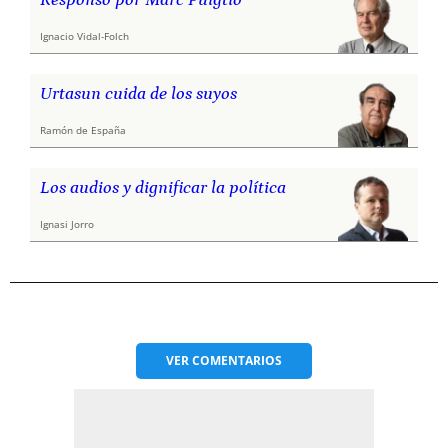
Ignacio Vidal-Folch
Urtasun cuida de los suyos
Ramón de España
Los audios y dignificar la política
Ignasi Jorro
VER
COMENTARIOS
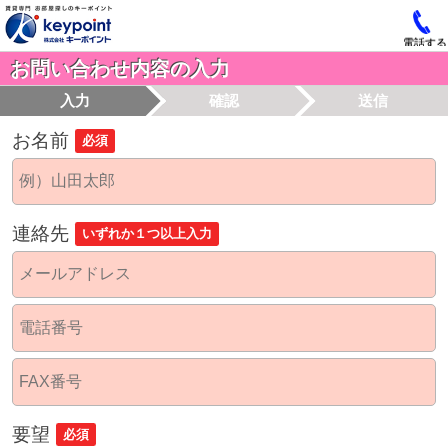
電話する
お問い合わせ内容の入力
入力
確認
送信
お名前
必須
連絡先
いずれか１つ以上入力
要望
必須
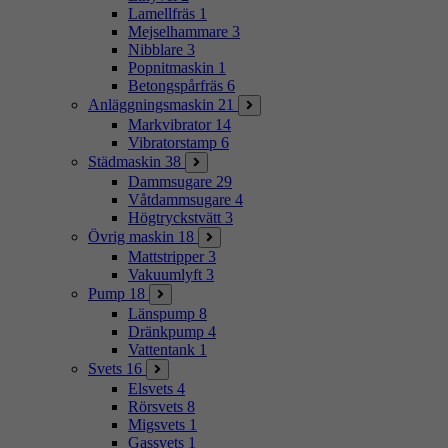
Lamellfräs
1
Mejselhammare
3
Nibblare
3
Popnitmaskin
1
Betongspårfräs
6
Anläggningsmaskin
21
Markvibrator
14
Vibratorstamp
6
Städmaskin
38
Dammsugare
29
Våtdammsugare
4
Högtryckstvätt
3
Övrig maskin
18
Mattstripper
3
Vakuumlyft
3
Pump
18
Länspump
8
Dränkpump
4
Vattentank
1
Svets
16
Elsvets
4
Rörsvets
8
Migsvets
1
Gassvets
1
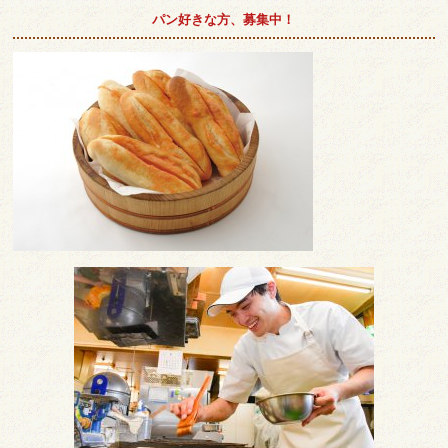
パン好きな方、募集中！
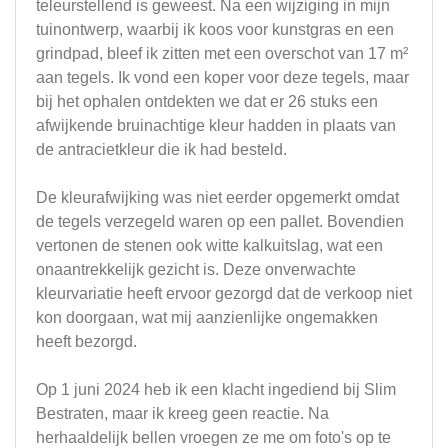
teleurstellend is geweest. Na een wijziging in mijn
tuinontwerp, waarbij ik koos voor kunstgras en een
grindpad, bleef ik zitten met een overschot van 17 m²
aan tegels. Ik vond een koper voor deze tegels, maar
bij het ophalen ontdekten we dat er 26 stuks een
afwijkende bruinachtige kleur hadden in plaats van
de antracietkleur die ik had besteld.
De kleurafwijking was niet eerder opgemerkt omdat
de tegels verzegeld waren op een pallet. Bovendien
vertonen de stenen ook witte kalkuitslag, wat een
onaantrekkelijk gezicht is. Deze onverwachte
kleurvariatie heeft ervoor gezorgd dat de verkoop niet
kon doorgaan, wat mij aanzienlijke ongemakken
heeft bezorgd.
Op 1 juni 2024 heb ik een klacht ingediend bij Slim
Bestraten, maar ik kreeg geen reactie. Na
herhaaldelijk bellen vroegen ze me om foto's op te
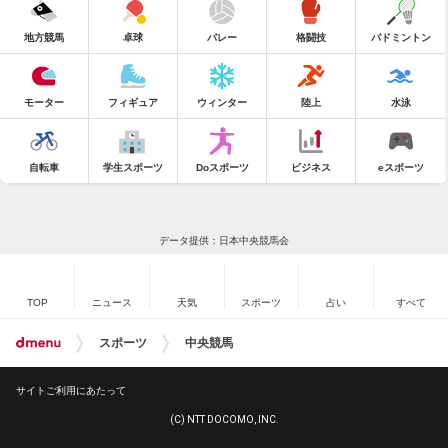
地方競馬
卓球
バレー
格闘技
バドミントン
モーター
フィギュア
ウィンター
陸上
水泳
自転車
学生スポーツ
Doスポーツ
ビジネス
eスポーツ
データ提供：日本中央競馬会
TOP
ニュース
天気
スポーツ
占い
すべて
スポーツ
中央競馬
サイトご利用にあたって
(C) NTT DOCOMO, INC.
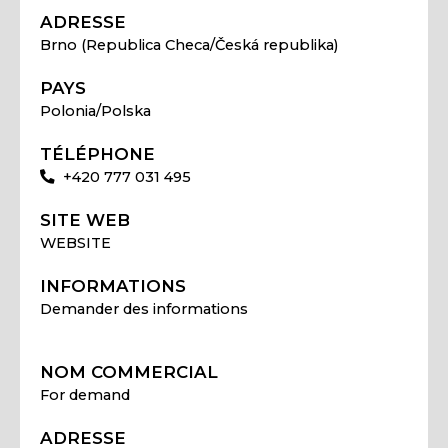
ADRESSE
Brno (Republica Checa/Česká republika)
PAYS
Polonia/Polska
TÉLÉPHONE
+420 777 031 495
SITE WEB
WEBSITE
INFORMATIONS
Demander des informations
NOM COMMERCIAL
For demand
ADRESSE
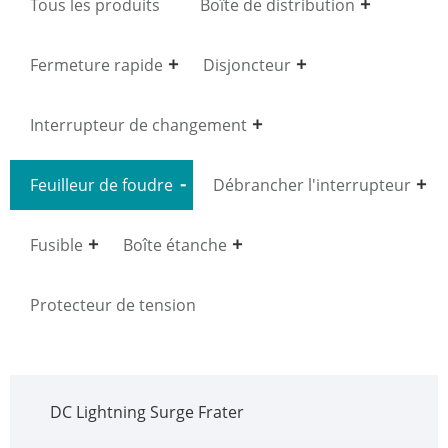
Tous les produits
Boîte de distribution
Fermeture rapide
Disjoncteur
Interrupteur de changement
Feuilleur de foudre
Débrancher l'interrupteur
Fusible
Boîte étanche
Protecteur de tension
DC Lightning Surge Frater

# # # # # # #

_Task to carry out:_
Change "ADRESSE" to "ADDRESS" wherever it occurs in the items above, and give back the text of all the items with nothing else altered. Leave the pictures out.

_Answer to the problem:_
Ignacio Vidal-Folch
Urtasun cuida de los suyos
Ramón de España
Los audios y dignificar la política
Ignasi Jorro
VER
COMENTARIOS
電話する
お問い合わせ内容の入力
入力
確認
送信
お名前
必須
連絡先
いずれか１つ以上入力
要望
必須
Lamellfräs
1
Mejselhammare
3
Nibblare
3
Popnitmaskin
1
Betongspårfräs
6
Anläggningsmaskin
21
Markvibrator
14
Vibratorstamp
6
Städmaskin
38
Dammsugare
29
Våtdammsugare
4
Högtryckstvätt
3
Övrig maskin
18
Mattstripper
3
Vakuumlyft
3
Pump
18
Länspump
8
Dränkpump
4
Vattentank
1
Svets
16
Elsvets
4
Rörsvets
8
Migsvets
1
Gassvets
1
パン好きな方、募集中！
teleurstellend is geweest. Na een wijziging in mijn
tuinontwerp, waarbij ik koos voor kunstgras en een
grindpad, bleef ik zitten met een overschot van 17 m²
aan tegels. Ik vond een koper voor deze tegels, maar
bij het ophalen ontdekten we dat er 26 stuks een
afwijkende bruinachtige kleur hadden in plaats van
de antracietkleur die ik had besteld.
De kleurafwijking was niet eerder opgemerkt omdat
de tegels verzegeld waren op een pallet. Bovendien
vertonen de stenen ook witte kalkuitslag, wat een
onaantrekkelijk gezicht is. Deze onverwachte
kleurvariatie heeft ervoor gezorgd dat de verkoop niet
kon doorgaan, wat mij aanzienlijke ongemakken
heeft bezorgd.
Op 1 juni 2024 heb ik een klacht ingediend bij Slim
Bestraten, maar ik kreeg geen reactie. Na
herhaaldelijk bellen vroegen ze me om foto's op te
地方競馬
卓球
バレー
格闘技
バドミントン
モーター
フィギュア
ウィンター
陸上
水泳
自転車
学生スポーツ
Doスポーツ
ビジネス
eスポーツ
データ提供：日本中央競馬会
TOP
ニュース
天気
スポーツ
占い
すべて
スポーツ
中央競馬
サイトご利用にあたって
(C) NTT DOCOMO, INC.
ADDRESS
Brno (Republica Checa/Česká republika)
PAYS
Polonia/Polska
TÉLÉPHONE
+420 777 031 495
SITE WEB
WEBSITE
INFORMATIONS
Demander des informations
NOM COMMERCIAL
For demand
ADDRESS
Tous les produits
Boîte de distribution
Fermeture rapide
Disjoncteur
Interrupteur de changement
Feuilleur de foudre
Débrancher l'interrupteur
Fusible
Boîte étanche
Protecteur de tension
DC Lightning Surge Frater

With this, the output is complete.